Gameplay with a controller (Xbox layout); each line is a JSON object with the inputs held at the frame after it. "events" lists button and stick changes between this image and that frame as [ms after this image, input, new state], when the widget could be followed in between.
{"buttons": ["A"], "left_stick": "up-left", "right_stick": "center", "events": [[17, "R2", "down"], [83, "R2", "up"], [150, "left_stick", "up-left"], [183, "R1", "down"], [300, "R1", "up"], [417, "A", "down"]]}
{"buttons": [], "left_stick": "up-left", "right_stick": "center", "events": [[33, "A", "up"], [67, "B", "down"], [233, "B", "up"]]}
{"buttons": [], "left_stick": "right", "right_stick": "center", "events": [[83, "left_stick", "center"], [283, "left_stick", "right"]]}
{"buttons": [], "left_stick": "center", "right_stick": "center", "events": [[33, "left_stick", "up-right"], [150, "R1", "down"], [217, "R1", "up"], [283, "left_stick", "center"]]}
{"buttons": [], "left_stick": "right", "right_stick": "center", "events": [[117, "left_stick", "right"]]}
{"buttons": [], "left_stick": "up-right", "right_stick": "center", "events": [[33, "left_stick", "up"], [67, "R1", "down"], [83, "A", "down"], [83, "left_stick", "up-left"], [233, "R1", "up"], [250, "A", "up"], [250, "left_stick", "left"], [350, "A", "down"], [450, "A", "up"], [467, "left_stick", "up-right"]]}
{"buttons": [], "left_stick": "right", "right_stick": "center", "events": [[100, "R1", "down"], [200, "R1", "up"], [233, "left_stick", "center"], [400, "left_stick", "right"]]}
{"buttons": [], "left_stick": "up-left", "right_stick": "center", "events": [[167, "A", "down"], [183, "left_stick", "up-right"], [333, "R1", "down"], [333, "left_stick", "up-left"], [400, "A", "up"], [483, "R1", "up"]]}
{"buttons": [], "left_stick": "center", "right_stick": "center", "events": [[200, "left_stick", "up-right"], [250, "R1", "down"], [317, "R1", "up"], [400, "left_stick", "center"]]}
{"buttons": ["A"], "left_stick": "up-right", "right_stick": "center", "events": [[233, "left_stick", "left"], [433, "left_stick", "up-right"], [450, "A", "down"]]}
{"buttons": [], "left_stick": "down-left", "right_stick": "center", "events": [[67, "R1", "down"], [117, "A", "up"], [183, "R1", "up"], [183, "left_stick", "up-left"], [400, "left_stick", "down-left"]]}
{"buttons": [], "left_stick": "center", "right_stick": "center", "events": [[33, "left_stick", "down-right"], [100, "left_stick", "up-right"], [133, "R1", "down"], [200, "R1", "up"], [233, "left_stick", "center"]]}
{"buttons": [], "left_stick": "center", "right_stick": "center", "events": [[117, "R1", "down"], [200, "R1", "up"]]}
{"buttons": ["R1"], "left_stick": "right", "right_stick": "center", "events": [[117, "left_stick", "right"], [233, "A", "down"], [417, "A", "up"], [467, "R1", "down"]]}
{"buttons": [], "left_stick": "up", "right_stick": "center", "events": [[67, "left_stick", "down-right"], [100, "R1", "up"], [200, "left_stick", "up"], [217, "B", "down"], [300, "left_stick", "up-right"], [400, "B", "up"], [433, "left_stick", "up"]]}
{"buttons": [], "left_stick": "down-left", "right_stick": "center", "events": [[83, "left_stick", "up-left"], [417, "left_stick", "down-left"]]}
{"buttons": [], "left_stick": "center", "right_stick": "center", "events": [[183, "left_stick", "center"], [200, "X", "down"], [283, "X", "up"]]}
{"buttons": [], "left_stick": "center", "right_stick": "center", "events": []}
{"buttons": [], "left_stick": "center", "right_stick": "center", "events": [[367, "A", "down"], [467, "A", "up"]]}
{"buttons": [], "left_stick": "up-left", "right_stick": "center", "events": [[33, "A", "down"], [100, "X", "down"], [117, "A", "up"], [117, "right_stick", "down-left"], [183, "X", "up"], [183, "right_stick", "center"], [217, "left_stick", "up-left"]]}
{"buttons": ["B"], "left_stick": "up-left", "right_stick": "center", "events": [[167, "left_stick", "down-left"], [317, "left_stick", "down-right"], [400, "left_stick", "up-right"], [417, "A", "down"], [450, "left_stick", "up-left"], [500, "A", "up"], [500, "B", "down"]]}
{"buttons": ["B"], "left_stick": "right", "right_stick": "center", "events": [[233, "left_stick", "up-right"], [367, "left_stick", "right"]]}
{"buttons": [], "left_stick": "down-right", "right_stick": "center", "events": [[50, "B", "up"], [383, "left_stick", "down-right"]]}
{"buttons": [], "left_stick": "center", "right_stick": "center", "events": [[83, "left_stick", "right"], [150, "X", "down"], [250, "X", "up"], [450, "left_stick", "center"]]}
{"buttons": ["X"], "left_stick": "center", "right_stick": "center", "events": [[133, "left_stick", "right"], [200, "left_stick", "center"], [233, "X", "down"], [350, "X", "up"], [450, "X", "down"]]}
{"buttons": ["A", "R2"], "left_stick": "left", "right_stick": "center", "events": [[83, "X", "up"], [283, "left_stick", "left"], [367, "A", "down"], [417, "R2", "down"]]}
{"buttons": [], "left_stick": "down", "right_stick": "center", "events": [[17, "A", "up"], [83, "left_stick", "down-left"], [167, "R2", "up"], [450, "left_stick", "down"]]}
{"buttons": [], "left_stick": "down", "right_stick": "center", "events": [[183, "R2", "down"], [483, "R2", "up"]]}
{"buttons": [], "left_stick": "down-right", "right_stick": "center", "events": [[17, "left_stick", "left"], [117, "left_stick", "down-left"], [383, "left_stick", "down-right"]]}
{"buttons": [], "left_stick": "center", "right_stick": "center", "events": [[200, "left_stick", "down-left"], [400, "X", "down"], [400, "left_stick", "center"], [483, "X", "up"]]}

§ About this exercise
Copy every line of the records word for word.

§ Answer space
Gameplay with a controller (Xbox layout); each line is a JSON object with the inputs held at the frame after it. "events" lists button and stick changes between this image and that frame as [ms after this image, input, new state], when the widget could be followed in between.
{"buttons": ["A"], "left_stick": "up-left", "right_stick": "center", "events": [[17, "R2", "down"], [83, "R2", "up"], [150, "left_stick", "up-left"], [183, "R1", "down"], [300, "R1", "up"], [417, "A", "down"]]}
{"buttons": [], "left_stick": "up-left", "right_stick": "center", "events": [[33, "A", "up"], [67, "B", "down"], [233, "B", "up"]]}
{"buttons": [], "left_stick": "right", "right_stick": "center", "events": [[83, "left_stick", "center"], [283, "left_stick", "right"]]}
{"buttons": [], "left_stick": "center", "right_stick": "center", "events": [[33, "left_stick", "up-right"], [150, "R1", "down"], [217, "R1", "up"], [283, "left_stick", "center"]]}
{"buttons": [], "left_stick": "right", "right_stick": "center", "events": [[117, "left_stick", "right"]]}
{"buttons": [], "left_stick": "up-right", "right_stick": "center", "events": [[33, "left_stick", "up"], [67, "R1", "down"], [83, "A", "down"], [83, "left_stick", "up-left"], [233, "R1", "up"], [250, "A", "up"], [250, "left_stick", "left"], [350, "A", "down"], [450, "A", "up"], [467, "left_stick", "up-right"]]}
{"buttons": [], "left_stick": "right", "right_stick": "center", "events": [[100, "R1", "down"], [200, "R1", "up"], [233, "left_stick", "center"], [400, "left_stick", "right"]]}
{"buttons": [], "left_stick": "up-left", "right_stick": "center", "events": [[167, "A", "down"], [183, "left_stick", "up-right"], [333, "R1", "down"], [333, "left_stick", "up-left"], [400, "A", "up"], [483, "R1", "up"]]}
{"buttons": [], "left_stick": "center", "right_stick": "center", "events": [[200, "left_stick", "up-right"], [250, "R1", "down"], [317, "R1", "up"], [400, "left_stick", "center"]]}
{"buttons": ["A"], "left_stick": "up-right", "right_stick": "center", "events": [[233, "left_stick", "left"], [433, "left_stick", "up-right"], [450, "A", "down"]]}
{"buttons": [], "left_stick": "down-left", "right_stick": "center", "events": [[67, "R1", "down"], [117, "A", "up"], [183, "R1", "up"], [183, "left_stick", "up-left"], [400, "left_stick", "down-left"]]}
{"buttons": [], "left_stick": "center", "right_stick": "center", "events": [[33, "left_stick", "down-right"], [100, "left_stick", "up-right"], [133, "R1", "down"], [200, "R1", "up"], [233, "left_stick", "center"]]}
{"buttons": [], "left_stick": "center", "right_stick": "center", "events": [[117, "R1", "down"], [200, "R1", "up"]]}
{"buttons": ["R1"], "left_stick": "right", "right_stick": "center", "events": [[117, "left_stick", "right"], [233, "A", "down"], [417, "A", "up"], [467, "R1", "down"]]}
{"buttons": [], "left_stick": "up", "right_stick": "center", "events": [[67, "left_stick", "down-right"], [100, "R1", "up"], [200, "left_stick", "up"], [217, "B", "down"], [300, "left_stick", "up-right"], [400, "B", "up"], [433, "left_stick", "up"]]}
{"buttons": [], "left_stick": "down-left", "right_stick": "center", "events": [[83, "left_stick", "up-left"], [417, "left_stick", "down-left"]]}
{"buttons": [], "left_stick": "center", "right_stick": "center", "events": [[183, "left_stick", "center"], [200, "X", "down"], [283, "X", "up"]]}
{"buttons": [], "left_stick": "center", "right_stick": "center", "events": []}
{"buttons": [], "left_stick": "center", "right_stick": "center", "events": [[367, "A", "down"], [467, "A", "up"]]}
{"buttons": [], "left_stick": "up-left", "right_stick": "center", "events": [[33, "A", "down"], [100, "X", "down"], [117, "A", "up"], [117, "right_stick", "down-left"], [183, "X", "up"], [183, "right_stick", "center"], [217, "left_stick", "up-left"]]}
{"buttons": ["B"], "left_stick": "up-left", "right_stick": "center", "events": [[167, "left_stick", "down-left"], [317, "left_stick", "down-right"], [400, "left_stick", "up-right"], [417, "A", "down"], [450, "left_stick", "up-left"], [500, "A", "up"], [500, "B", "down"]]}
{"buttons": ["B"], "left_stick": "right", "right_stick": "center", "events": [[233, "left_stick", "up-right"], [367, "left_stick", "right"]]}
{"buttons": [], "left_stick": "down-right", "right_stick": "center", "events": [[50, "B", "up"], [383, "left_stick", "down-right"]]}
{"buttons": [], "left_stick": "center", "right_stick": "center", "events": [[83, "left_stick", "right"], [150, "X", "down"], [250, "X", "up"], [450, "left_stick", "center"]]}
{"buttons": ["X"], "left_stick": "center", "right_stick": "center", "events": [[133, "left_stick", "right"], [200, "left_stick", "center"], [233, "X", "down"], [350, "X", "up"], [450, "X", "down"]]}
{"buttons": ["A", "R2"], "left_stick": "left", "right_stick": "center", "events": [[83, "X", "up"], [283, "left_stick", "left"], [367, "A", "down"], [417, "R2", "down"]]}
{"buttons": [], "left_stick": "down", "right_stick": "center", "events": [[17, "A", "up"], [83, "left_stick", "down-left"], [167, "R2", "up"], [450, "left_stick", "down"]]}
{"buttons": [], "left_stick": "down", "right_stick": "center", "events": [[183, "R2", "down"], [483, "R2", "up"]]}
{"buttons": [], "left_stick": "down-right", "right_stick": "center", "events": [[17, "left_stick", "left"], [117, "left_stick", "down-left"], [383, "left_stick", "down-right"]]}
{"buttons": [], "left_stick": "center", "right_stick": "center", "events": [[200, "left_stick", "down-left"], [400, "X", "down"], [400, "left_stick", "center"], [483, "X", "up"]]}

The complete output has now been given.